Passage for review
Start of Block
Two papers published on bmj.com today raise serious concerns over the methods used to put a value on the benefits of different treatments in order to set healthcare priorities.
Most rationing decisions are based on what people think they might feel rather than the experiences of people with real diseases. Both papers show that these two approaches provide very different results.
To make resource allocation decisions, health economists and policy makers use utility values for different conditions or health states. This approach assigns a value between 0 (for death) and 1 (for full health) to each condition or health state and then multiplies that value by how long the state lasts.
Measuring such values is not straightforward and can be controversial but, broadly speaking, there are two groups of methods. The first is to obtain the values directly (usually from patients), and the second, which is used more often, obtains them indirectly by using a quality of life questionnaire, the results of which are converted to utilities using "weights" (tariffs) obtained from the general public.
In the first paper, researchers at the Universities of Birmingham and Cardiff analysed 32 studies, involving 4,688 respondents, which compared direct and indirect methods for a wide range of diseases.
Each study was classified according to whether the respondents were "current patients" (with direct experience of a certain condition) or "hypothetical patients" (asked to imagine the experience of the condition).
They found that indirect methods produce consistently lower utilities (worse recorded health) than the direct group of methods. As such, they warn that any reliance on indirect methods will result in fewer resources being allocated to life saving treatments than if direct methods were used.
Because direct and indirect methods can lead to such noticeable differences in elicited utilities, the authors conclude that priority setting institutions should avoid using a mixture of methods for different decisions.
End of Block
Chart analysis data
Start of Block
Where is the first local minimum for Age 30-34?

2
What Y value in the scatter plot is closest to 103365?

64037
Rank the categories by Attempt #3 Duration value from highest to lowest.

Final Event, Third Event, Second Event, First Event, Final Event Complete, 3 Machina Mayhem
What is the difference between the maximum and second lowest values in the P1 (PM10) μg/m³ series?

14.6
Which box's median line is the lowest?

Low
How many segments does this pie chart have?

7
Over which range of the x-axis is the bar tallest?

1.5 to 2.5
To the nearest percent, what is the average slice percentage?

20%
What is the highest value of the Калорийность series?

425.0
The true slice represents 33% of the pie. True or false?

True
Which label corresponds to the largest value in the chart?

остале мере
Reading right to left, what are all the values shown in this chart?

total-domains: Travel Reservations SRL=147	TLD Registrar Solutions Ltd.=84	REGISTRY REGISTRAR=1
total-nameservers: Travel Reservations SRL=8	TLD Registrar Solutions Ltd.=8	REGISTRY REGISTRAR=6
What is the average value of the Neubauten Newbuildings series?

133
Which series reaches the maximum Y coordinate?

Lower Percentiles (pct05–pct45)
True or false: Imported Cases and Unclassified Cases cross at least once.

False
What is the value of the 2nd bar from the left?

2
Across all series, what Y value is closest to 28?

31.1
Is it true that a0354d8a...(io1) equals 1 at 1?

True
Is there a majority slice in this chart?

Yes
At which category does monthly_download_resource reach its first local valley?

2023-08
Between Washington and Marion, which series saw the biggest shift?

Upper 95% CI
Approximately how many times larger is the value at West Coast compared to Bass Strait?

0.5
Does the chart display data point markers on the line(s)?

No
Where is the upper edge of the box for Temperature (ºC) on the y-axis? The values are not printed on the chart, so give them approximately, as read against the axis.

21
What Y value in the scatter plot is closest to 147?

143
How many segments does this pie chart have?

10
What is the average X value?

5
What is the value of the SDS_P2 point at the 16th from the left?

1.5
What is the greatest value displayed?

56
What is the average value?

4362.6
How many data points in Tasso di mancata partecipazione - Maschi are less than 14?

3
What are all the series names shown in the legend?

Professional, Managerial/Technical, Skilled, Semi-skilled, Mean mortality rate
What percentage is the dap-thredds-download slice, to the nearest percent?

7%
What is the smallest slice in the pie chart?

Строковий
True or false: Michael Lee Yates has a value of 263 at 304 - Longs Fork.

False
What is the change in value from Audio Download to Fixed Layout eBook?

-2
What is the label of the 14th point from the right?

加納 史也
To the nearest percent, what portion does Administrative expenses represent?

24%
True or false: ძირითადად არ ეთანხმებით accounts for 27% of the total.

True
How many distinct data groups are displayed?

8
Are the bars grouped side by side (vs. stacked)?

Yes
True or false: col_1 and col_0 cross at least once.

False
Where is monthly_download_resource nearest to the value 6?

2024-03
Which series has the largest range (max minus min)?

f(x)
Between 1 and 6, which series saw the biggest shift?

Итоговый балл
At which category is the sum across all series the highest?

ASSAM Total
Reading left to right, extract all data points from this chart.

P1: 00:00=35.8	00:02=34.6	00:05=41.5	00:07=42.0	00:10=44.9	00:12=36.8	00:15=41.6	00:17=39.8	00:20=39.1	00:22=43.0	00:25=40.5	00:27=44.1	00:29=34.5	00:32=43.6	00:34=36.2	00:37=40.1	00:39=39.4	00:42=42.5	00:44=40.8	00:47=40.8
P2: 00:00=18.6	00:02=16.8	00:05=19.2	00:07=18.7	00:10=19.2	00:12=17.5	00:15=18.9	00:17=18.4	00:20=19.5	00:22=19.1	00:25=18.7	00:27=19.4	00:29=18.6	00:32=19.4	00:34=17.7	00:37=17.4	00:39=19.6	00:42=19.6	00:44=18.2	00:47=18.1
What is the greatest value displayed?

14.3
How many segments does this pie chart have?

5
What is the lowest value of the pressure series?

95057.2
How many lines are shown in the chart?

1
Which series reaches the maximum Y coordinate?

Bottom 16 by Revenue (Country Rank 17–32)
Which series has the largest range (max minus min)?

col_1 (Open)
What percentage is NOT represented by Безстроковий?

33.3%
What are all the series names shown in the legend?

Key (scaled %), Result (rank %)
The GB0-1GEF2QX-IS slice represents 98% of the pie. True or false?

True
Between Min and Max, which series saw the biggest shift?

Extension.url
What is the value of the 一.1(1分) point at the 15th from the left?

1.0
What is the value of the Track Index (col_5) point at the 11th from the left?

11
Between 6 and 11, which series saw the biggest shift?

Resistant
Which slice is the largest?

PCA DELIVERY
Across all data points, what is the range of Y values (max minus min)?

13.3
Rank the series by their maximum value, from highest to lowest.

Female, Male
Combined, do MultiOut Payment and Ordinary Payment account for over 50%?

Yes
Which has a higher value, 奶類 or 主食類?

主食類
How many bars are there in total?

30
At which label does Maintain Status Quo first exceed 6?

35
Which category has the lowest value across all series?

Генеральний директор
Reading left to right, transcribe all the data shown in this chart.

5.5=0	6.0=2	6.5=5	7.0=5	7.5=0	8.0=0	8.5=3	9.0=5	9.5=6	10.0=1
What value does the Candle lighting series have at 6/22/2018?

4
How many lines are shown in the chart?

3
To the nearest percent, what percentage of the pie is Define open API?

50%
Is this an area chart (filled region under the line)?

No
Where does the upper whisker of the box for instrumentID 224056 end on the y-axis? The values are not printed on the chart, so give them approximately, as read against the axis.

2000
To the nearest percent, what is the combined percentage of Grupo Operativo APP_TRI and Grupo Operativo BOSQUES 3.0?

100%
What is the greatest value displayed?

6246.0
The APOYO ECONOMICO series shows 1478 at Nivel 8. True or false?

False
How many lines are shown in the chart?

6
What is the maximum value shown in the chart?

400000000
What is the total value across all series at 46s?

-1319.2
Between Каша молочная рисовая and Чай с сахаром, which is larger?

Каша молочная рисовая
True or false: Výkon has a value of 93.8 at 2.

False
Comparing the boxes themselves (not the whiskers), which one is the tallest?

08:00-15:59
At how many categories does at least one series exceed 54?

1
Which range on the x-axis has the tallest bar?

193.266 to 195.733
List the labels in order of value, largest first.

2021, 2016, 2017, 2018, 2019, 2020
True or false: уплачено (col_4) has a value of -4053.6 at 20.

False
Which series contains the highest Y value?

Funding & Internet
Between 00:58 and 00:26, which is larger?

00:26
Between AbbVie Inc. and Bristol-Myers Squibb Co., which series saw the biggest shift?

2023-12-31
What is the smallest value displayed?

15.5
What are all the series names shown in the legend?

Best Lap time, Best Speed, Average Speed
End of Block
Study questions
(1) Decide whether each statement below agrees with the passage on health utility methods. Answer yes or no for each, and quote the words from the passage that settle it.
(a) Indirect methods gave consistently lower utilities than direct methods.
(b) The researchers at Birmingham and Cardiff analyzed 46 studies.
(c) The indirect group of methods is used less often than the direct group.
(2) Write the next part of the passage on health utility methods, starting after its final sentence.

Results of the tasks
(1)
(a) Yes: "They found that indirect methods produce consistently lower utilities (worse recorded health) than the direct group of methods."
(b) No: "analysed 32 studies, involving 4,688 respondents"
(c) No: "the second, which is used more often, obtains them indirectly"

(2)
In the second paper, Paul Dolan and colleagues from Imperial College London look at how the National Institute for Health and Clinical Excellence (NICE) values health.
NICE values health in terms of gains in quality adjusted life years (QALYs). To measure these values, NICE advocates methods that ask members of the general public to think about how many years of life they would be willing to trade to avoid different states of health.
But the authors argue that these hypothetical preferences often bear little relation to the real experiences of those who have the condition.
They propose an alternative approach - measuring subjective well-being - to help direct resources to treatments in proportion to the real suffering they alleviate.
Measuring subjective well-being in this way involves asking those directly affected by a condition (parents, carers, relatives etc) to rate their daily moods and overall life satisfaction. This information is then analysed with other factors known to be linked with subjective well-being, such as income and marital status.
Most of us recognise that NICE has to take account of quality of life and length of life gains when judging the relative cost effectiveness of different interventions, say the authors. Subjective well-being provides us with a means of valuing the real reduction in suffering that health technologies bring in the wider context and experience of people's lives.